Wang noted that providers are generally aware of the value of their data in helping improve operations and quality of care, but often face barriers when deciding whether to work with a partner or undertake data retention initiatives themselves.
As with any data-related project in healthcare, the investment in staff and resources can be costly for providers. But another barrier lies in the organization’s data curation capabilities, which he differentiates from data abstraction.
He explained that data abstraction can be understood as identifying and extracting data elements from the medical record, which is simpler than data curation, which prioritizes data quality considerations parallel to the extraction.
Some vendors may not have a good idea of the quality of data they want to extract, making collaboration with external partners with data quality expertise potentially valuable.

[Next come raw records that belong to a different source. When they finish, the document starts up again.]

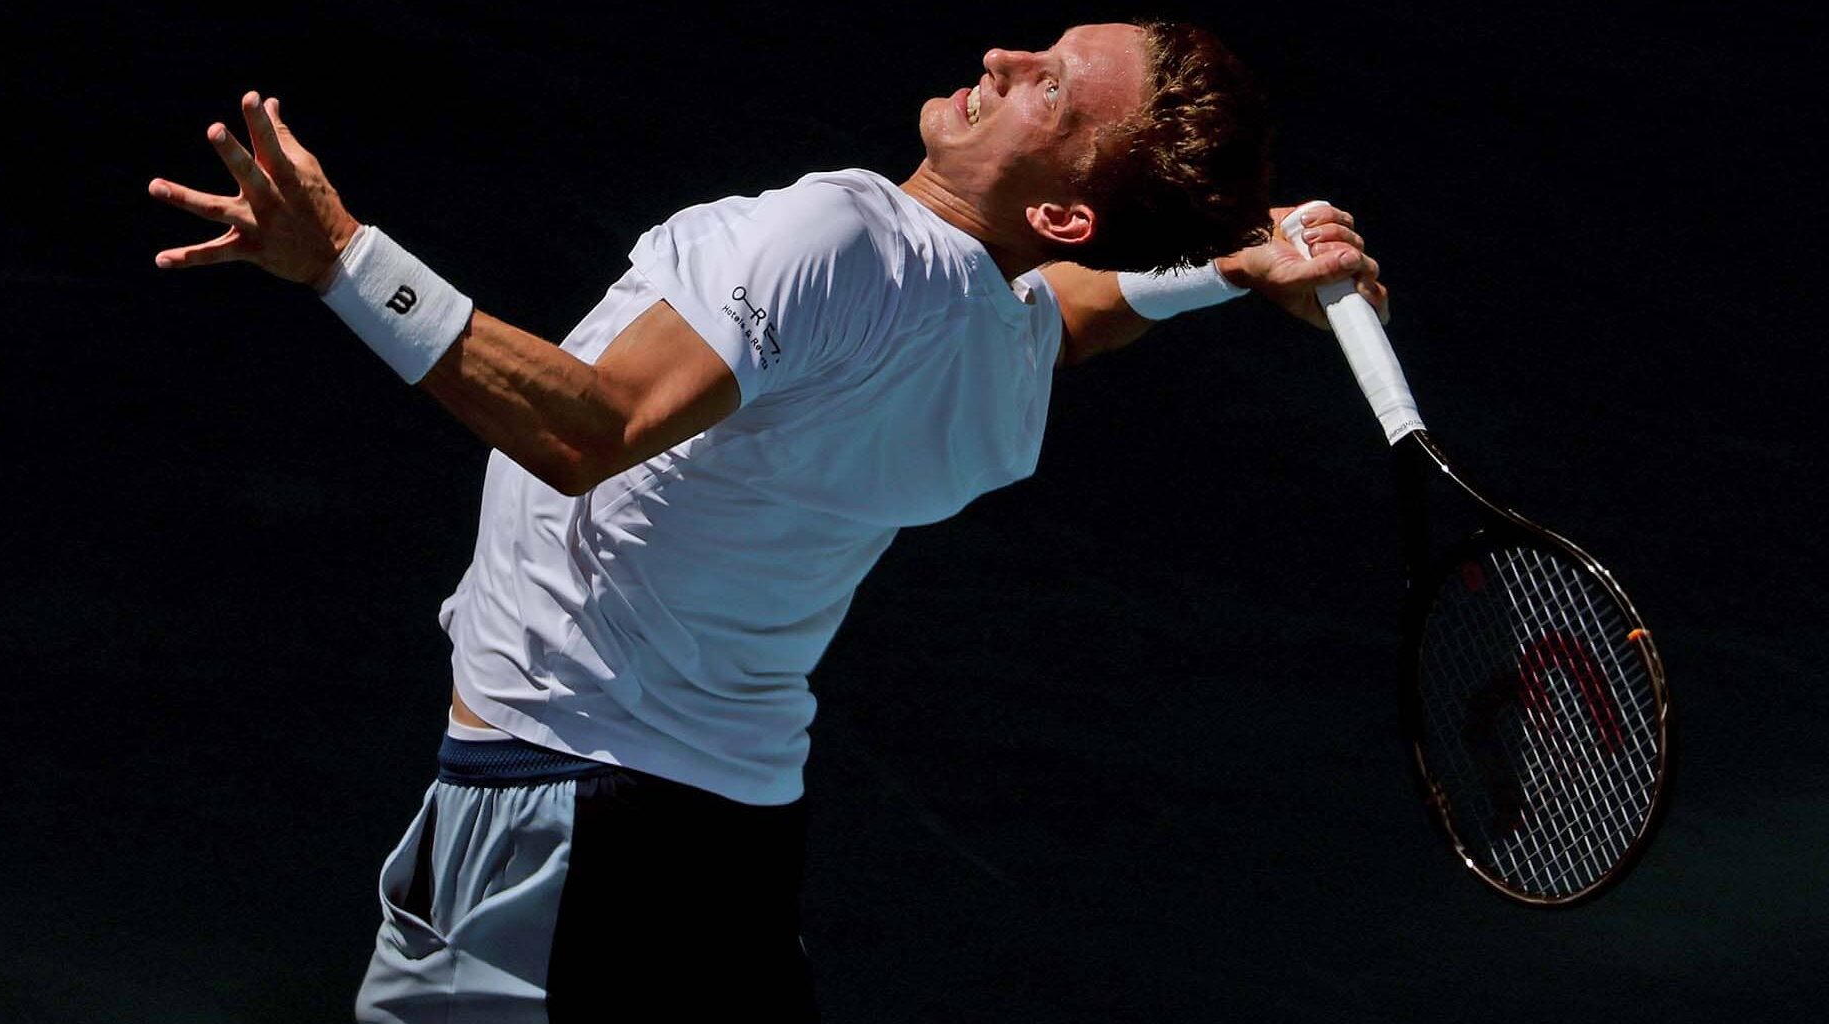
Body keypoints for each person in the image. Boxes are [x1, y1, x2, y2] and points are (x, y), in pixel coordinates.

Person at [149, 20, 1387, 1023]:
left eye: (1048, 89)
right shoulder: (993, 361)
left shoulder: (842, 232)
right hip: (723, 853)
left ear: (1064, 212)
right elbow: (1066, 310)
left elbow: (590, 430)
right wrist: (1222, 269)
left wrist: (346, 264)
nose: (1003, 59)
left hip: (555, 818)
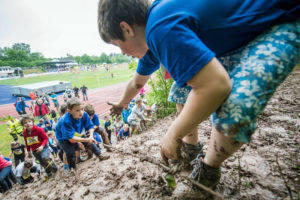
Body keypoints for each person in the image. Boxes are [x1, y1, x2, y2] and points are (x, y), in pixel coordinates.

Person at [98, 0, 300, 189]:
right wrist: (122, 104)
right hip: (236, 40)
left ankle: (207, 170)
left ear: (126, 28)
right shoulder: (153, 36)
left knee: (236, 107)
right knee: (181, 89)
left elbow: (215, 86)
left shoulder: (160, 29)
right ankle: (190, 149)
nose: (122, 52)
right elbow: (137, 82)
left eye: (117, 44)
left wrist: (173, 133)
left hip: (279, 22)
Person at [59, 98, 110, 171]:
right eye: (77, 110)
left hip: (76, 132)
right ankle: (72, 168)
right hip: (63, 136)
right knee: (69, 151)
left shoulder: (84, 114)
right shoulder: (65, 120)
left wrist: (91, 136)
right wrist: (86, 139)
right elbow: (71, 138)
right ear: (69, 111)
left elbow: (90, 126)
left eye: (82, 109)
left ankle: (100, 155)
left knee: (88, 141)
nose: (81, 112)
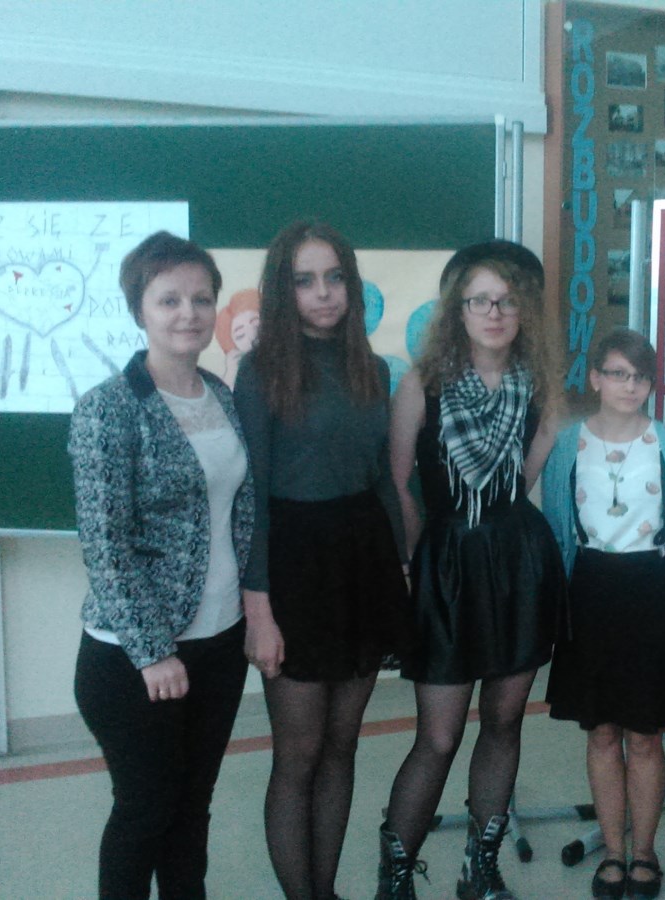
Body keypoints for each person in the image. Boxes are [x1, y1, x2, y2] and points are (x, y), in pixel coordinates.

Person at [377, 240, 565, 900]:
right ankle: (396, 873)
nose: (494, 312)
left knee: (505, 723)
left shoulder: (539, 388)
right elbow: (399, 484)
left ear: (524, 311)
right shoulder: (419, 386)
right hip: (447, 569)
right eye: (479, 300)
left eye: (507, 301)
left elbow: (524, 481)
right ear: (456, 310)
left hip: (518, 565)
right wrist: (416, 563)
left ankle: (479, 868)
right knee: (438, 736)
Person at [68, 231, 252, 900]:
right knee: (144, 811)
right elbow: (105, 545)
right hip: (134, 659)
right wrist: (152, 653)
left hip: (220, 639)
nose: (188, 314)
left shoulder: (222, 395)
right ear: (139, 309)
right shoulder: (108, 408)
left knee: (192, 807)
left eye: (201, 299)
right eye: (169, 299)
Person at [233, 221, 408, 900]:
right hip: (294, 567)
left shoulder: (374, 368)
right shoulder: (260, 373)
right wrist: (259, 611)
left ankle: (326, 891)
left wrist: (400, 568)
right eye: (305, 280)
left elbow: (382, 479)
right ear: (284, 290)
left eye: (335, 277)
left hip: (362, 561)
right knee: (299, 753)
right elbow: (252, 498)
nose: (324, 292)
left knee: (342, 745)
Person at [541, 327, 665, 900]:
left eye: (639, 377)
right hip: (591, 591)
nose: (629, 386)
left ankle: (646, 852)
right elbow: (558, 528)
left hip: (652, 591)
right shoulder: (568, 445)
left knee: (645, 734)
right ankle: (613, 850)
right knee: (602, 732)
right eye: (616, 374)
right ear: (595, 379)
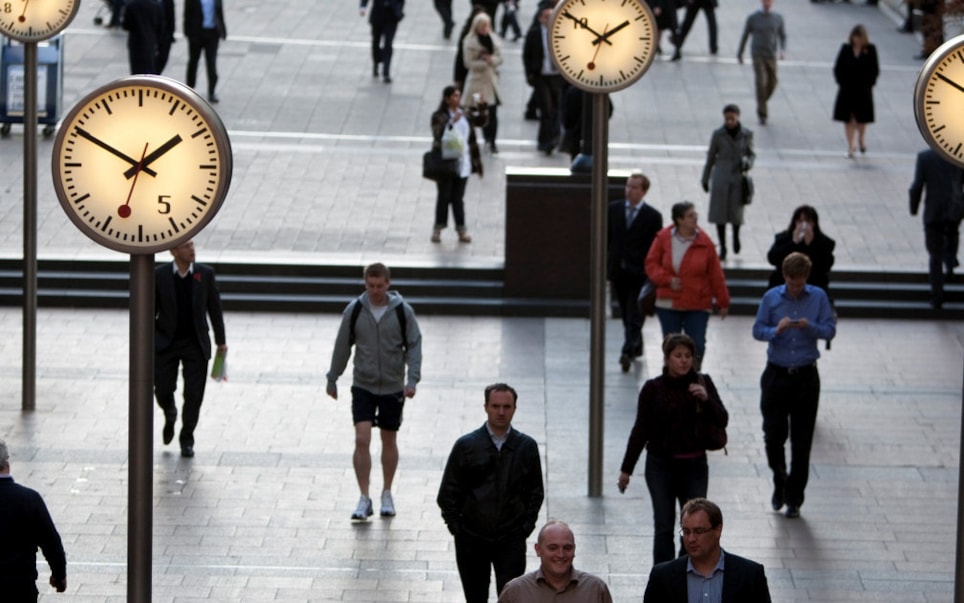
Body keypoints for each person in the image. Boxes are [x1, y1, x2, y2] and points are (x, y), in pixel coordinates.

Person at [618, 334, 728, 565]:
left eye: (688, 356)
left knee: (694, 528)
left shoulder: (702, 382)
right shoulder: (653, 389)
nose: (684, 361)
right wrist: (626, 470)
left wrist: (706, 400)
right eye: (678, 356)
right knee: (664, 525)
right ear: (667, 358)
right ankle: (663, 577)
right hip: (661, 466)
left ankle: (686, 573)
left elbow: (722, 419)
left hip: (695, 465)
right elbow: (641, 430)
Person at [327, 263, 422, 520]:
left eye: (380, 286)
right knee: (362, 438)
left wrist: (412, 379)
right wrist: (333, 377)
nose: (375, 291)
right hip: (364, 384)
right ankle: (364, 496)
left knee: (389, 440)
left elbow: (414, 344)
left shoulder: (402, 312)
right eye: (370, 286)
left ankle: (387, 492)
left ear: (388, 284)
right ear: (365, 284)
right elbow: (342, 345)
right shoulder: (355, 310)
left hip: (392, 385)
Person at [437, 383, 544, 602]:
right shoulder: (466, 446)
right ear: (486, 407)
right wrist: (458, 528)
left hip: (510, 538)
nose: (501, 412)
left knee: (511, 597)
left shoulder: (526, 447)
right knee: (475, 597)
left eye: (507, 406)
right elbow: (448, 492)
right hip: (472, 539)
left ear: (515, 408)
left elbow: (536, 491)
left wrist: (524, 528)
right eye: (496, 406)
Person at [752, 252, 836, 518]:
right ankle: (779, 477)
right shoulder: (772, 298)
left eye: (799, 283)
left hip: (805, 376)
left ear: (806, 278)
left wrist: (809, 327)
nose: (795, 287)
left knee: (802, 439)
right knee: (773, 434)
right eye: (791, 282)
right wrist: (775, 331)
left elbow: (829, 330)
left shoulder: (818, 297)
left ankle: (794, 497)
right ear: (784, 277)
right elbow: (757, 330)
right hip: (776, 374)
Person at [154, 240, 227, 458]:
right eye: (187, 246)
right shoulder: (160, 275)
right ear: (174, 251)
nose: (192, 249)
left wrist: (221, 342)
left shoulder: (205, 274)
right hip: (167, 342)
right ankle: (169, 412)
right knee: (163, 388)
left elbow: (215, 309)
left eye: (193, 245)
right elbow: (151, 309)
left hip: (195, 343)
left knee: (194, 395)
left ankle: (187, 438)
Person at [645, 202, 730, 369]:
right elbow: (651, 264)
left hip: (697, 301)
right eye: (690, 215)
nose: (695, 218)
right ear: (679, 220)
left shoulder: (705, 242)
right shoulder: (663, 238)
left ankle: (692, 376)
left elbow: (716, 274)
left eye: (695, 214)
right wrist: (667, 279)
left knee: (697, 343)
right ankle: (671, 378)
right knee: (671, 345)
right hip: (669, 301)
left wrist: (723, 301)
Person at [642, 498, 772, 602]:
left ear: (717, 530)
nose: (691, 539)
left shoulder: (750, 576)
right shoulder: (662, 577)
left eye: (699, 531)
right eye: (686, 532)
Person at [608, 172, 663, 373]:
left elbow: (656, 246)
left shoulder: (652, 216)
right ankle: (635, 344)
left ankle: (627, 350)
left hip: (640, 273)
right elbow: (607, 238)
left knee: (634, 312)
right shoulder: (613, 210)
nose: (629, 190)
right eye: (628, 186)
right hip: (618, 272)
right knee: (625, 312)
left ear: (643, 191)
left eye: (634, 187)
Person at [0, 440, 68, 601]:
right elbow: (51, 542)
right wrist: (59, 575)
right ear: (6, 463)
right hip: (19, 588)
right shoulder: (29, 499)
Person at [498, 520, 613, 602]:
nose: (561, 554)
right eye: (553, 548)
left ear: (574, 550)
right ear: (538, 550)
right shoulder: (516, 592)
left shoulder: (595, 589)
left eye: (567, 548)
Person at [431, 85, 487, 243]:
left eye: (458, 95)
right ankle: (438, 228)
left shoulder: (465, 113)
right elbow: (437, 133)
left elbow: (481, 122)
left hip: (464, 163)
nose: (457, 99)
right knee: (444, 196)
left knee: (458, 198)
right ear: (447, 99)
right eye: (454, 96)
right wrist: (450, 122)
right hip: (445, 164)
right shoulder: (439, 116)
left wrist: (482, 107)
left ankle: (461, 229)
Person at [909, 148, 964, 309]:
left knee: (934, 254)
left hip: (934, 210)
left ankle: (936, 296)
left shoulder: (925, 157)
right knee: (952, 234)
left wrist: (914, 208)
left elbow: (917, 186)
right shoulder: (957, 157)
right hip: (954, 207)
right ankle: (950, 263)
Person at [701, 104, 754, 261]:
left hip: (737, 177)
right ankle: (723, 245)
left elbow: (751, 154)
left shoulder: (746, 134)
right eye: (727, 118)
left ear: (738, 117)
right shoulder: (718, 134)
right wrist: (705, 178)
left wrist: (747, 163)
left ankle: (736, 237)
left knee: (736, 213)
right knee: (720, 214)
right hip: (721, 176)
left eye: (732, 118)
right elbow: (711, 157)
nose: (729, 121)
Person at [522, 2, 564, 156]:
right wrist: (530, 74)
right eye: (546, 17)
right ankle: (545, 141)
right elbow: (527, 55)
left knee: (556, 109)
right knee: (546, 110)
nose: (549, 20)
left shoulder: (561, 33)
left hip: (556, 77)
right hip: (541, 76)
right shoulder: (534, 33)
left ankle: (554, 137)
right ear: (540, 18)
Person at [766, 205, 836, 295]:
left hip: (813, 286)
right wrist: (793, 243)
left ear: (814, 223)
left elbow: (826, 265)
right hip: (783, 285)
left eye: (808, 221)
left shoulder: (825, 242)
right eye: (800, 221)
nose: (804, 225)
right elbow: (773, 258)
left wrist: (811, 245)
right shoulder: (783, 238)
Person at [832, 25, 879, 158]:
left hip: (863, 90)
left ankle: (861, 139)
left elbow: (874, 69)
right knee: (848, 118)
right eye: (855, 37)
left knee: (862, 119)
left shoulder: (870, 50)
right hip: (847, 89)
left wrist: (870, 83)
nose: (856, 40)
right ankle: (851, 145)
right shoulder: (846, 49)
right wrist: (841, 81)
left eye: (859, 37)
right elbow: (838, 67)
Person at [737, 0, 786, 126]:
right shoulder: (753, 18)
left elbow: (782, 35)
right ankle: (762, 112)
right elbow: (745, 35)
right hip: (757, 54)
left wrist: (782, 50)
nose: (767, 3)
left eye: (769, 1)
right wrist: (740, 52)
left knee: (772, 82)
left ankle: (761, 100)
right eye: (765, 1)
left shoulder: (777, 18)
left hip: (771, 54)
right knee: (761, 82)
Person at [462, 12, 504, 154]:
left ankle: (491, 140)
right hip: (477, 82)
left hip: (490, 81)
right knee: (476, 112)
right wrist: (483, 62)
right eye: (483, 26)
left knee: (492, 113)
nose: (485, 28)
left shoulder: (493, 39)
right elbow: (468, 63)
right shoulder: (470, 42)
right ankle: (473, 139)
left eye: (487, 25)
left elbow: (500, 58)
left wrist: (492, 60)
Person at [184, 0, 227, 103]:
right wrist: (188, 34)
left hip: (212, 34)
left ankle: (212, 91)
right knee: (193, 62)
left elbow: (220, 12)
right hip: (196, 33)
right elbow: (187, 15)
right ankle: (189, 89)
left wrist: (223, 30)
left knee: (211, 63)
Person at [360, 0, 404, 84]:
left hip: (391, 17)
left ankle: (386, 72)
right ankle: (376, 61)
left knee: (388, 44)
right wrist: (363, 7)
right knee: (375, 43)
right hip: (377, 15)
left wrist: (399, 10)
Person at [123, 0, 164, 75]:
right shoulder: (157, 6)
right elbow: (160, 27)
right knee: (149, 69)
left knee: (136, 71)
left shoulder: (131, 5)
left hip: (136, 43)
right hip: (150, 42)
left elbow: (126, 25)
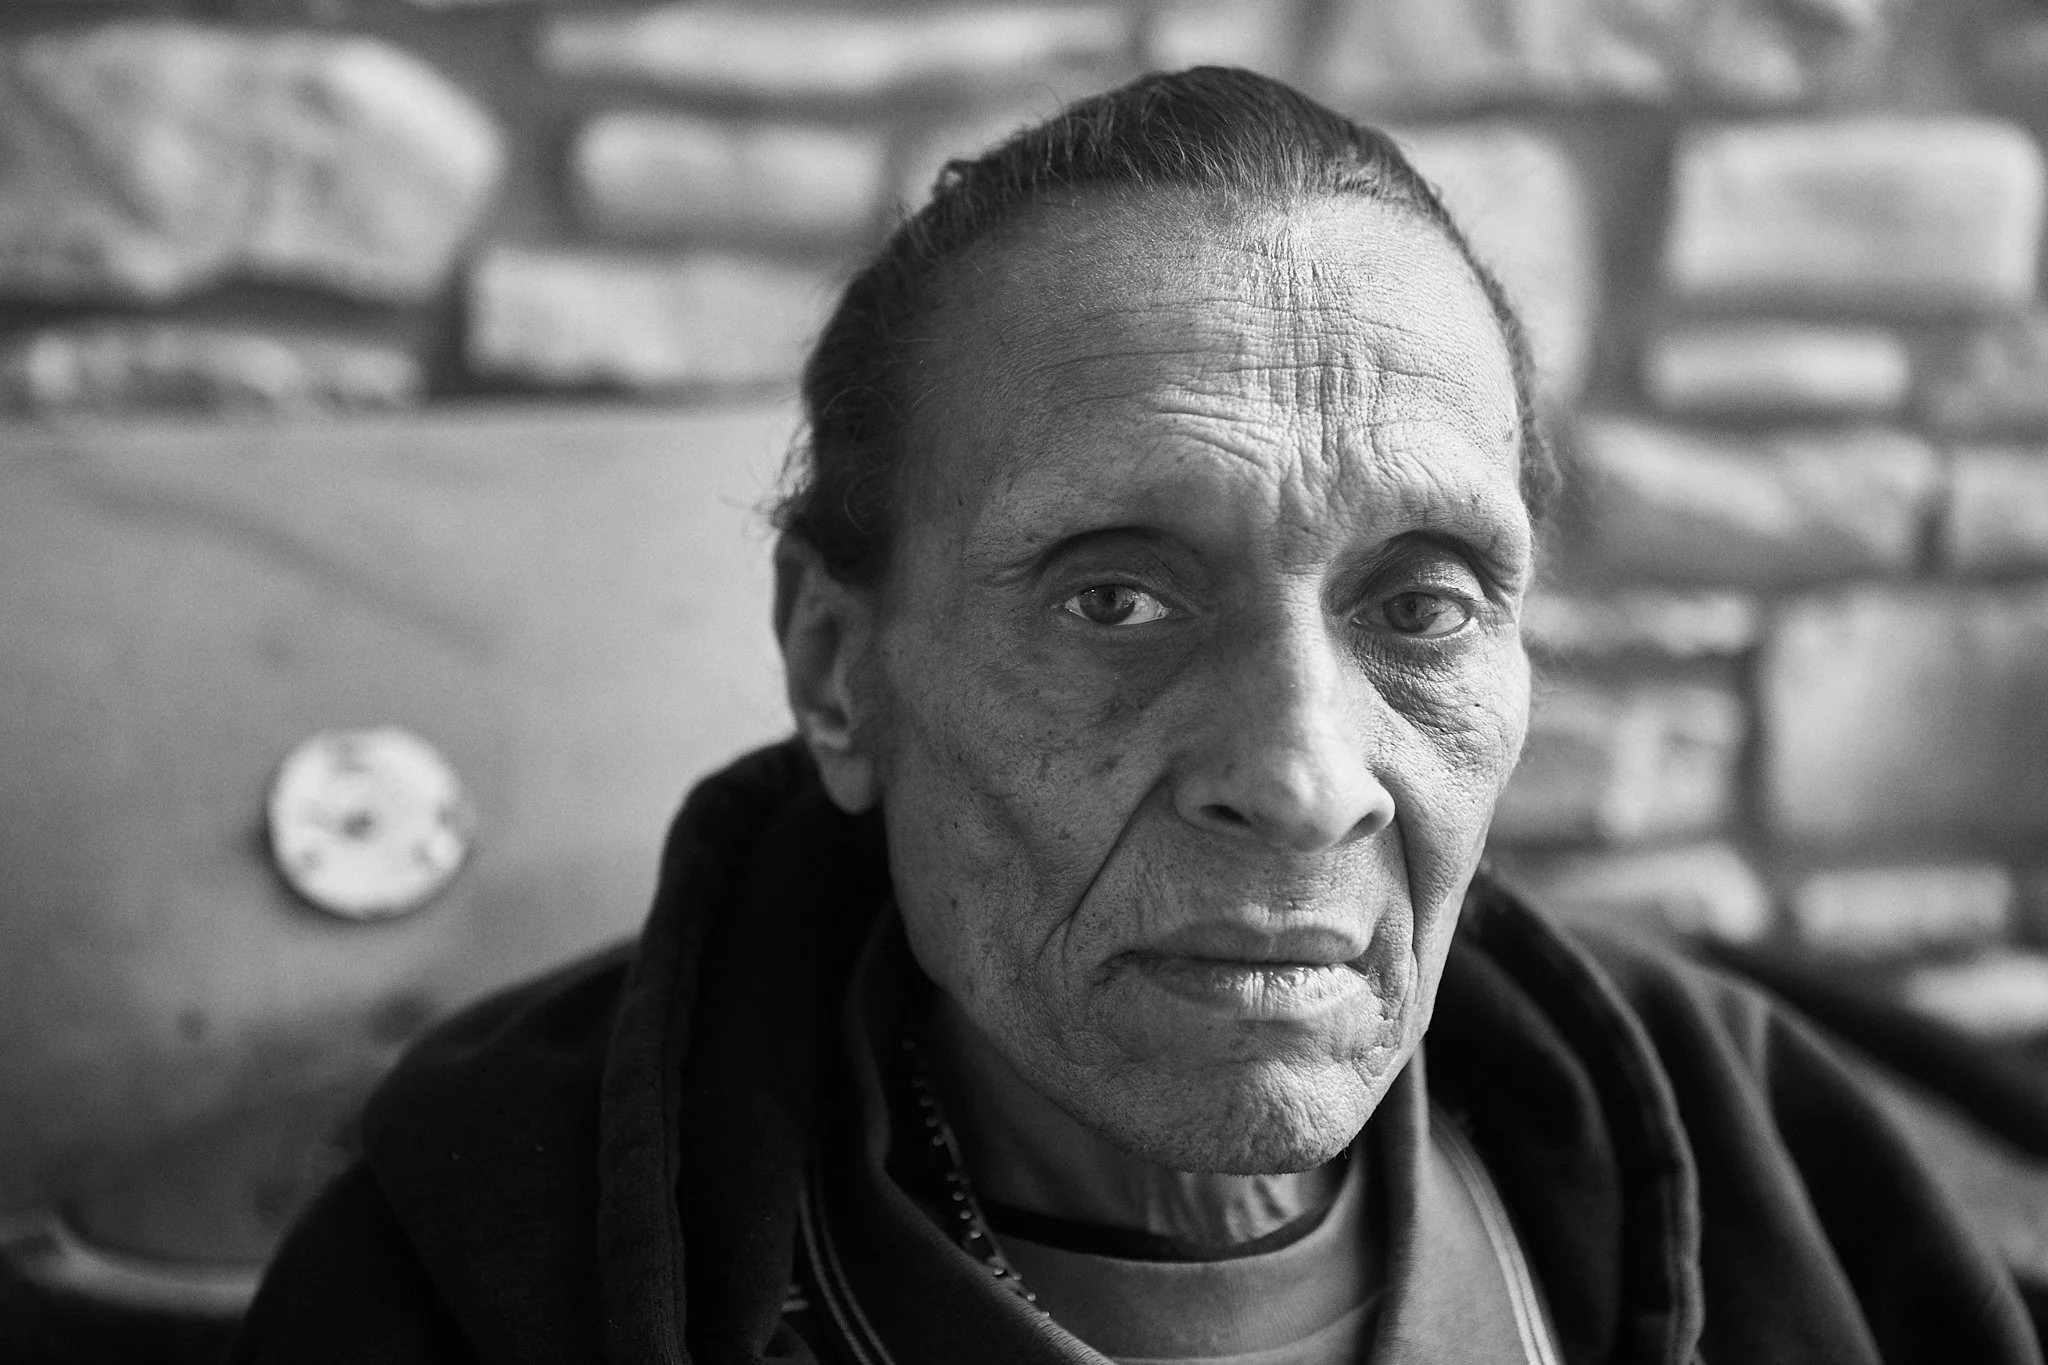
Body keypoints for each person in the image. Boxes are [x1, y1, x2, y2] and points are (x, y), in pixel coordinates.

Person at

Reporting data quality issues and gaps is particularly relevant to cancer care. Wang said survival data, for example, is important for assessing oncology outcomes, but if a health system is missing a significant portion of that data within its patient population because deaths were not reported , this data may be unusable to effectively measure results.
However, if the organization works with a data partner, it may be able to fill gaps in its EHR data using third-party sources. Advances in interoperability and EHR ecosystems could also help this process, but the national scale of these challenges makes them unlikely to be resolved quickly.
“The foundation of this partnership is data and data analytics — the potential value of the data to give PHI and Texas Oncology insight into their patient population — and for them to then stack that on their computer technology to meet their needs. needs,” Wang said.
Bringing AI to precision medicine
The partnership helps PHI conduct hypothesis-driven studies and enrich clinical trials, which are critical to advancing cancer care.
Brisbin noted that PHI’s attrition rate — a metric that quantifies the loss of participants in a study — has improved significantly since partnering with COTA to use AI-driven data curation.
“We have the lowest attrition rate with COTA compared to any other data aggregator. So that means if we send more than 100 records, they use 87 of those records – with no missing data elements – (for contribute) to a study “It’s extremely high,” she said, noting that some other potential partners initially considered by PHI had attrition rates of around 50%.
AI also allows PHI to streamline clinical trial inclusion. The inclusion and exclusion criteria for these trials are rigorous: factors such as comorbidities are just one of many that could prevent a patient from participating in a trial.
Identifying patient eligibility for a trial requires going through entire medical records, but with well-organized data, this process is simpler. Adding AI capabilities further streamlines these efforts by enabling keyword search and other workflow enhancements that make determining eligibility less burdensome.
Brisbin emphasized that AI serves to reduce the burden of administrative tasks on PHI staff.
“If you apply AI to search for photos of dogs, you’ll get all kinds of dogs. So, let’s say you have to limit yourself to just photos of German Shepherds,” she said. “You’re going to have German shepherds, but you’re probably also going to have wolves or huskies or even coyotes. You’re going to have all kinds of things that will require someone to look at them and say, ‘No, that’s a coyote , not a German Shepherd.'”
“That’s what we’re saying: AI is going to refine (clinical data) for us and make people’s jobs easier, and just allow experts to focus on that higher level of experience and allow them to work at the highest level,” he added. ” she concluded.
Shania Kennedy has been covering news related to healthcare IT and analytics since 2022.